My codebook generator takes something that implements CodebookDescReader trait which is essentially a common interface that specifies how to get information for each codebook element (codeword, its length and associated symbol). While I had some standard implementations, they were not very useful since the most common case is when you have two tables of different types (8 bits are enough for codeword lengths and actual codewords may take 8-32 bits) and you want to use some generic implementation instead of writing the same code again and again.

In theory it should be easy: you create generic structure that stores pointers to those tables and converts them into needed types. It would work after some fiddling with type constraints but the problem is to make the return type what you want i.e. the function takes entry index number (as usize) and returns some more sensible type (so that when I read code later more appropriate type will be used).

And that is rather hard problem because generic return type can’t be converted from usize easily. I asked Luca of rust-av fame (he famously does not work on it) and he provided me with two and a half solutions that won’t work in NihAV:

  • Use unstable TryInto trait that can try to convert input type into something smaller—rejected since it’s unstable;
  • Use num_traits crate for conversion traits that work with stable—rejected since it’s an external crate;
  • Implement such trait yourself. Hmm…

So I NIHed it by taking a function that would map input index value to output type. This way is both simpler and more flexible. For example, AAC scalefactor codebook has values in the range -60..+60 so instead of writing new structure like I did before I can simply do

fn scale_map(idx: usize) -> i8 { (idx as i8) - 60 }
...
let mut coderead = TableCodebookDescReader::new(AAC_SCF_CODEBOOK_CODES, AC_SCF_CODEBOOK_BITS, scale_map);

And this works as expected.

There’s a small fun thing related to it. By old C habit I wrote initially &fn as argument type and got cryptic Rust compiler error about mismatched types:

    = note: expected type `&fn(usize) -> i8`
               found type `&fn(usize) -> i8 {codecs::aac::scale_map}`

Again, my fault but rustc output is a bit WTFy.
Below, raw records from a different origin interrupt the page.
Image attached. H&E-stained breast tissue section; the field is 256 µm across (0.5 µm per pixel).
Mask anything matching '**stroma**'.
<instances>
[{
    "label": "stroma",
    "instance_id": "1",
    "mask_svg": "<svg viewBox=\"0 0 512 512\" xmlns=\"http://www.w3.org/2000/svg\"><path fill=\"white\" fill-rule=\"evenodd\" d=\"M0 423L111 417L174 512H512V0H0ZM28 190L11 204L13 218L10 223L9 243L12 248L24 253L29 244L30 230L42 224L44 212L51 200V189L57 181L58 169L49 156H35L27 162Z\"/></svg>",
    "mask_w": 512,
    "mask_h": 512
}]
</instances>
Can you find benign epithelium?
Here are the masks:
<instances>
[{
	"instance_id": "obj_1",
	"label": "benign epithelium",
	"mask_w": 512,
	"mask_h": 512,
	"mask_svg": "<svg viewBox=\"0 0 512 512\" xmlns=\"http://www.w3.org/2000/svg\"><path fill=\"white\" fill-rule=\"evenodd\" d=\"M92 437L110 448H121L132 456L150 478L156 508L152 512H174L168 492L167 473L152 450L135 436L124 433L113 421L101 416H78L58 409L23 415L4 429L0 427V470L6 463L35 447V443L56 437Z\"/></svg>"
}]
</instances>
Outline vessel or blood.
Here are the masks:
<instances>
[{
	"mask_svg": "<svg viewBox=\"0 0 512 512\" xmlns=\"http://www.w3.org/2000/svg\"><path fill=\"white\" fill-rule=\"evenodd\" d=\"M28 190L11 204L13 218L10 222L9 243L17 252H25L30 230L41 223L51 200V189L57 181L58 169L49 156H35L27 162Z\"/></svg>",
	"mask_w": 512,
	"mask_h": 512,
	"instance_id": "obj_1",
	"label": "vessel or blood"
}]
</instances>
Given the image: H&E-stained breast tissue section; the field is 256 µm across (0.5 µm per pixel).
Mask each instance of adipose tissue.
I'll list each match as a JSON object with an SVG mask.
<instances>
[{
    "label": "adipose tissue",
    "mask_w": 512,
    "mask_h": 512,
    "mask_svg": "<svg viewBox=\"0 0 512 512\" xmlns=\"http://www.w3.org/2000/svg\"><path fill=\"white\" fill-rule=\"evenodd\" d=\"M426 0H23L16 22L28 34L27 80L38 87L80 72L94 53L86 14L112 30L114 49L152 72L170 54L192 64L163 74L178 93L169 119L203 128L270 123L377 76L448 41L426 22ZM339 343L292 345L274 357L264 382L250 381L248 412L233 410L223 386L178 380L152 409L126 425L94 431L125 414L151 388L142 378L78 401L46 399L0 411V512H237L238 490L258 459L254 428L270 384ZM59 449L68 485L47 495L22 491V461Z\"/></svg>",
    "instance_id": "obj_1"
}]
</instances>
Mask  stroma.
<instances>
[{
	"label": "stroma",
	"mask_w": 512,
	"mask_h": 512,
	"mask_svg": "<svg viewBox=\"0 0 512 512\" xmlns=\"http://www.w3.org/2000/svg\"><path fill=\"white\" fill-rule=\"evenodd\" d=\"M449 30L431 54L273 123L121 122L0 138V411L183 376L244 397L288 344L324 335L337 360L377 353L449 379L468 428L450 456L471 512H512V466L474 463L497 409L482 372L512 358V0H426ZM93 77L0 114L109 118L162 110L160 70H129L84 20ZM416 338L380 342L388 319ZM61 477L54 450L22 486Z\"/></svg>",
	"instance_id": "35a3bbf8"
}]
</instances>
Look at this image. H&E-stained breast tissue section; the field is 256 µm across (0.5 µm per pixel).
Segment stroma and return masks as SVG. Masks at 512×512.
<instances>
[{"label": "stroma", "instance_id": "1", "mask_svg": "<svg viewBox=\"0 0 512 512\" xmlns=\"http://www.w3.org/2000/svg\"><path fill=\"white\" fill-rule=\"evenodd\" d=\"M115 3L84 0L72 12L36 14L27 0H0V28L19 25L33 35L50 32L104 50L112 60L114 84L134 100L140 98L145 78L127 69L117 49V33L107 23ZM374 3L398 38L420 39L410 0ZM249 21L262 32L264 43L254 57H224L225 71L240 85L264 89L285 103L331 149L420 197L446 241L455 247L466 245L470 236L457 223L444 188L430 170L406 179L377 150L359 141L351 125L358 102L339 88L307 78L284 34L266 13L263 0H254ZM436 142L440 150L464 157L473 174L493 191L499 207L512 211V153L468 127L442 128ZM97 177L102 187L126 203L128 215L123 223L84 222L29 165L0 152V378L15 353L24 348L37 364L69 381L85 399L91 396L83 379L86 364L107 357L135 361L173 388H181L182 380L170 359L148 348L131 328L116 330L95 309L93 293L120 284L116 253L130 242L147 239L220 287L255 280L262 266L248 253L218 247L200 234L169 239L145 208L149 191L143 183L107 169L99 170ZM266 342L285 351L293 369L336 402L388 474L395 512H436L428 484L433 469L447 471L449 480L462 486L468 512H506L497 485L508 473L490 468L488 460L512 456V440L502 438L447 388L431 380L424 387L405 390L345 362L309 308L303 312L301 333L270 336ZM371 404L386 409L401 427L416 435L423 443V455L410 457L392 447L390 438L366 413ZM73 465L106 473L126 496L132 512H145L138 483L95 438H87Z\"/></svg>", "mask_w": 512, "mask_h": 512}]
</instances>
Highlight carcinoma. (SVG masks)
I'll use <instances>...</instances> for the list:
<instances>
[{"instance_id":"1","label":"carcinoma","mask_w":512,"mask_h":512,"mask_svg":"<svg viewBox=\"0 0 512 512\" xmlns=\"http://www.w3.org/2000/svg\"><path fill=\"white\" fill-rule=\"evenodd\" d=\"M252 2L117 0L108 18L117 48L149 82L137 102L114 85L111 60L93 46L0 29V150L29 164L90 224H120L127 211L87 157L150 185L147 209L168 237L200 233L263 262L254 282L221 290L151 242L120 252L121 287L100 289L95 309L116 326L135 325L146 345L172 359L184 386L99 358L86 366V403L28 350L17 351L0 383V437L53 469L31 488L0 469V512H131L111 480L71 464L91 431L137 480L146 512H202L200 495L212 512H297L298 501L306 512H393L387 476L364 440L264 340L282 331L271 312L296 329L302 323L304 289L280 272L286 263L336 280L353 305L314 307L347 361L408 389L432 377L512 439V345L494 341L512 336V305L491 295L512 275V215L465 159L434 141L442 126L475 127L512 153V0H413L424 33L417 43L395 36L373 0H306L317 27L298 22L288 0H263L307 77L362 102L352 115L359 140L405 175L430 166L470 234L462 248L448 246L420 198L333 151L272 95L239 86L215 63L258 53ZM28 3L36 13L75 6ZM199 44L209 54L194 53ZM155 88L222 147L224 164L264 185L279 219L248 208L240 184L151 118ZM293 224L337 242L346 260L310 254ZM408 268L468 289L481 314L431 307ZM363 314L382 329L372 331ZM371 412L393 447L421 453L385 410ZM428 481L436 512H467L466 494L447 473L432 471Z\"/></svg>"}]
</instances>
Anyway, the next is supposedly RealVideo HD or RealVideo 6 decoder and then I can forget about this codec family and move to something different like DuckMotion or Smacker/Bink.
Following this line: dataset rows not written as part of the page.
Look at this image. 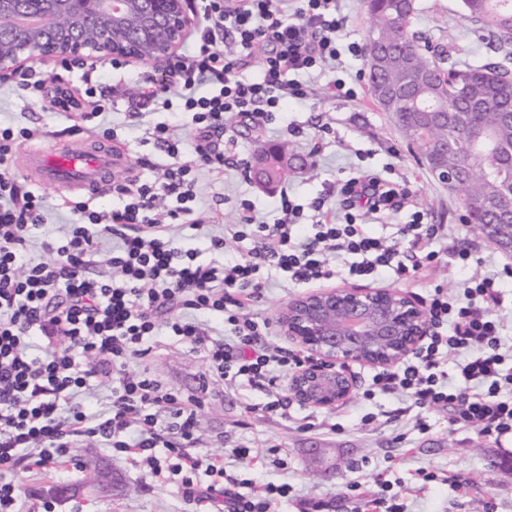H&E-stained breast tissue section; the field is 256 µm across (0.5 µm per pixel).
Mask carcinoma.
<instances>
[{
    "mask_svg": "<svg viewBox=\"0 0 512 512\" xmlns=\"http://www.w3.org/2000/svg\"><path fill=\"white\" fill-rule=\"evenodd\" d=\"M465 19L486 32L490 45L512 59V0H461ZM369 18L366 69L374 100L387 112L418 158L432 141L448 135L438 124L425 123L421 105L438 112H458L481 138L448 150L446 164L462 172V191L471 224H497L496 234L512 237V223H501L494 211L479 202L499 193L494 173L500 163L498 147L512 144V122L501 113L512 110V72L500 64L447 62L432 54L411 28L415 8L400 0H366Z\"/></svg>",
    "mask_w": 512,
    "mask_h": 512,
    "instance_id": "obj_1",
    "label": "carcinoma"
}]
</instances>
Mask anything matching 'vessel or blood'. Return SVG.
<instances>
[{"label": "vessel or blood", "mask_w": 512, "mask_h": 512, "mask_svg": "<svg viewBox=\"0 0 512 512\" xmlns=\"http://www.w3.org/2000/svg\"><path fill=\"white\" fill-rule=\"evenodd\" d=\"M25 171L36 184L60 191L65 200L97 195L125 170L126 153L115 143L95 142L73 150L61 144L24 148Z\"/></svg>", "instance_id": "b4317fda"}]
</instances>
And in the very unlikely case you were wondering why I’m so slow I can tell you why: I am lazy (big reveal, I know), I prefer to spend my time differently (on workdays I work, on Sunday I travel around, that leaves only couple of hours during workdays, some part of Saturday and a bit of Sunday if I’m lucky) and I work better when the stuff is interesting which is not always the case. Especially if you consider that there is no multimedia framework in Rust (yet?) so I have to NIH every small bit and some of those bits I don’t like much. So don’t expect any news from me soon.